B.R. Martin describes an emerging technology as a technology the use of which will benefit many sectors of the economy and/or society
[4]. L. Porter, J.D. Roessner, X-Y. Jin and N.C. Newman define emerging technologies in the next 15 years as those that can have a significant impact on the economy
[5]. B.C. Stahl identifies emerging technologies as those that have the potential to gain social validity in the next 10 to 15 years
[6]. According to N. Corrocher, F. Malerba and F. Montobbio, the development of emerging technologies refers to technical, institutional and social changes
[7]. This may have unintended consequences that increase uncertainty and ambiguity. Other important characteristics of emerging technology, according to D. Rotolo, D. Hicks and B. R. Martin, include radical novelty, relatively fast growth, coherence, and prominent impact
[8]. M. Halaweh, on the other hand, lists the following attributes of an emerging technology: uncertainty, network effect, costs, unobvious impact, availability. These are not yet fully investigated
[9]. According to Veletsianos, an emerging technology
[10]: (a) may or may not be a new technology (depending on the context, an emerging technology may appear in one context, i.e., place, domain, or application, even though it is considered to exist in another
[9]); (b) can be described as an evolving organism that exists in a state of “coming to being” and experience hype cycles; (c) satisfies the “not yet” criteria of not yet being fully understood and not yet being fully researched; (d) is potentially disruptive, but its potential is mostly unfulfilled. There is no final consensus-based definition of emerging technology due to different research perspectives, which in turn may lead to misinterpreting this term
[8],[9]. The only certain feature—as R. Srinivasan has shown—of an emerging technology is the high degree of uncertainty associated with it
[11]. This is due to the specificity of an emerging technology, whereby its future development is not based on well-established knowledge and is therefore difficult to estimate
[6],[12]. Furthermore, the uncertainty of emerging technology development refers, as M. Halaweh points out, to many variables, the values of which are unknown, unpredictable or unstable. This fact has a strong connection with the specificity of the future per se, which, according to K. Cuhls
[13] and others
[14][15][16], is unknown and unpredictable; however, broad, general directions can be reasonably guessed or anticipated by foresight studies.

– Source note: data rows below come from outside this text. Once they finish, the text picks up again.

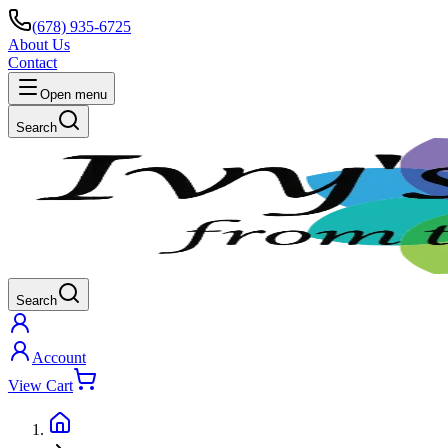
(678) 935-6725
About Us
Contact
Open menu
Search
Search
Account
View Cart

One of the overriding aims of anticipation activities should be the identification, comprehension and management of uncertainty. Situations of uncertainty—in terms of foresight—are those wherein it is impossible to predict what impact the decision will have, but different outcomes for these impacts can be anticipated[17]. In this process it could be very useful to explore different types of futures (of the development of emerging technologies) in their relationship with knowledge and foreknowledge ranges.
For further time horizons, especially in complex systems such as Industry 4.0, uncertainty increases and deepens, while the predictability of the development of the studied phenomena decreases. This results from, among other things, the complexity of the features, structures and behaviors of the analyzed systems, which usually go beyond the area observed and verified by the available knowledge, both subjectively and objectively.